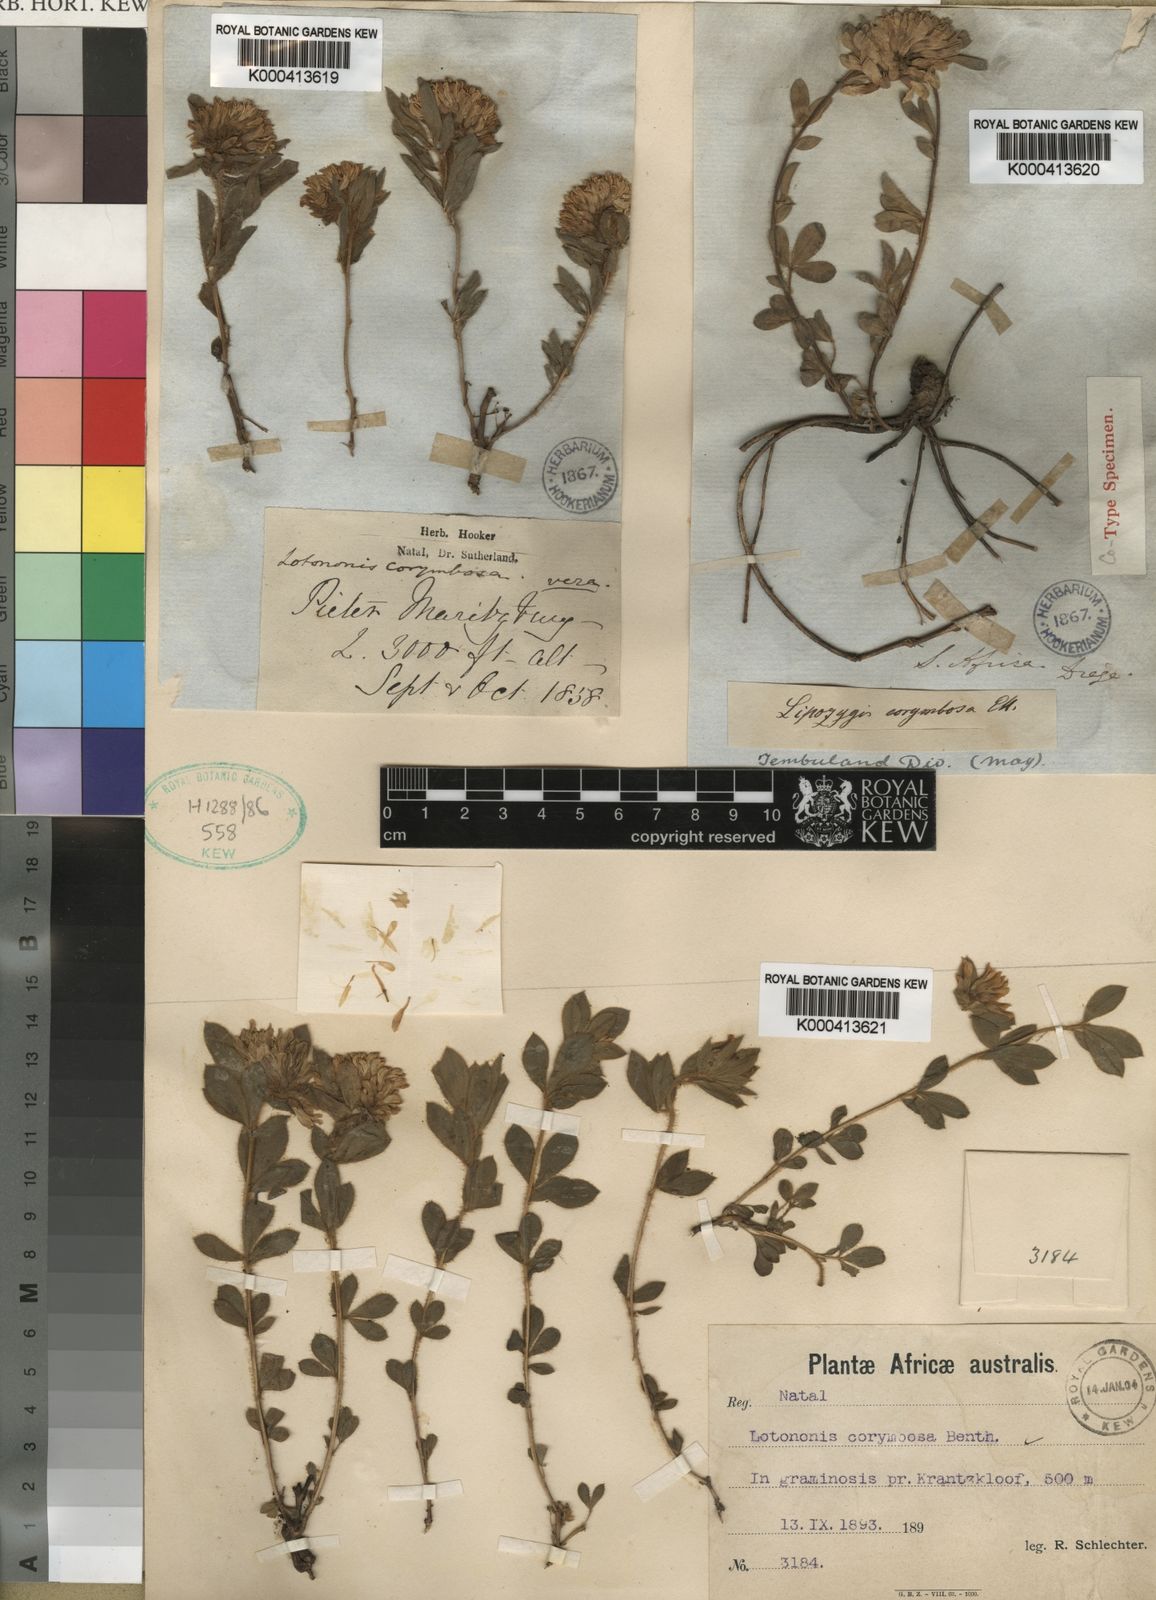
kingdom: Plantae
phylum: Tracheophyta
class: Magnoliopsida
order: Fabales
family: Fabaceae
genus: Leobordea
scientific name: Leobordea corymbosa
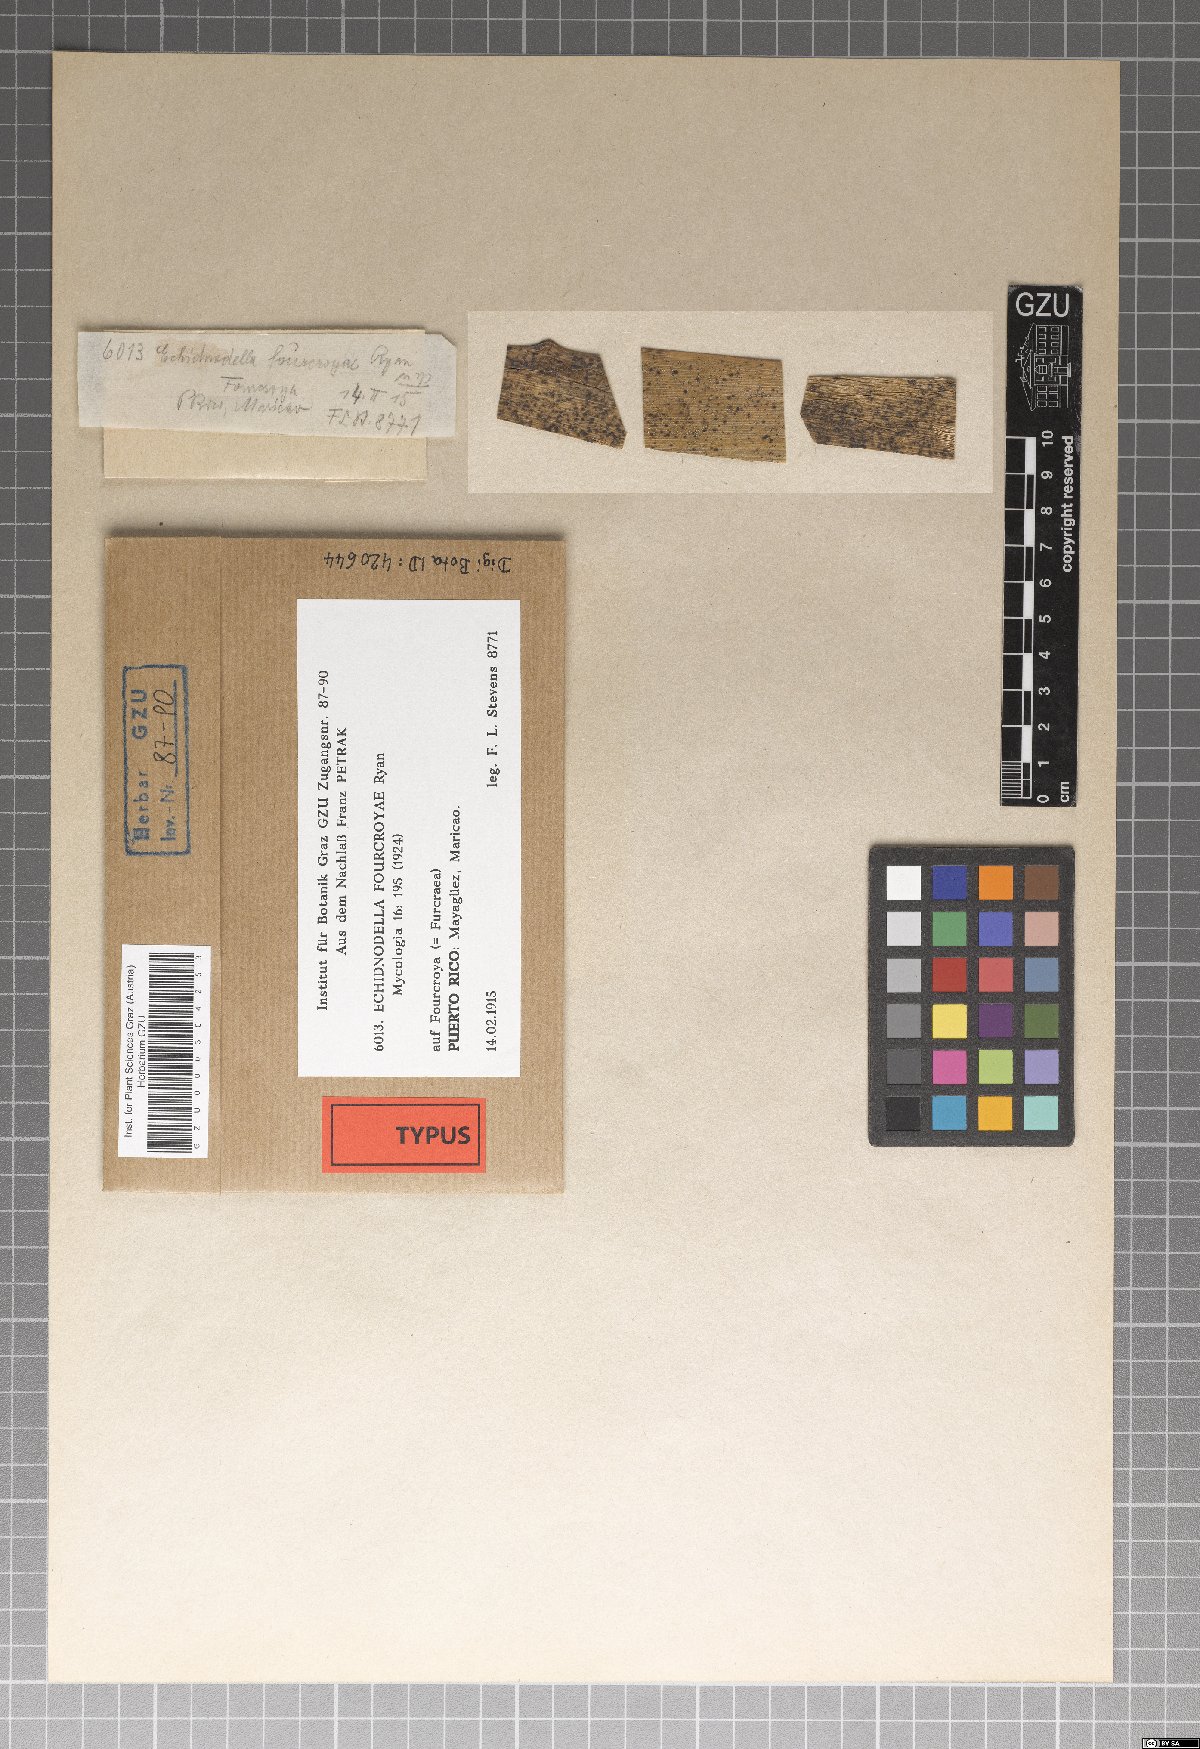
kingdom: Fungi
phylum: Ascomycota
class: Dothideomycetes
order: Asterinales
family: Asterinaceae
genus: Echidnodella
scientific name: Echidnodella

• _The exercise_
Reproduce all of the lines above word for word, omitting the pictures.

• _Finished task_
kingdom: Plantae
phylum: Tracheophyta
class: Magnoliopsida
order: Fabales
family: Fabaceae
genus: Leobordea
scientific name: Leobordea corymbosa
kingdom: Fungi
phylum: Ascomycota
class: Dothideomycetes
order: Asterinales
family: Asterinaceae
genus: Echidnodella
scientific name: Echidnodella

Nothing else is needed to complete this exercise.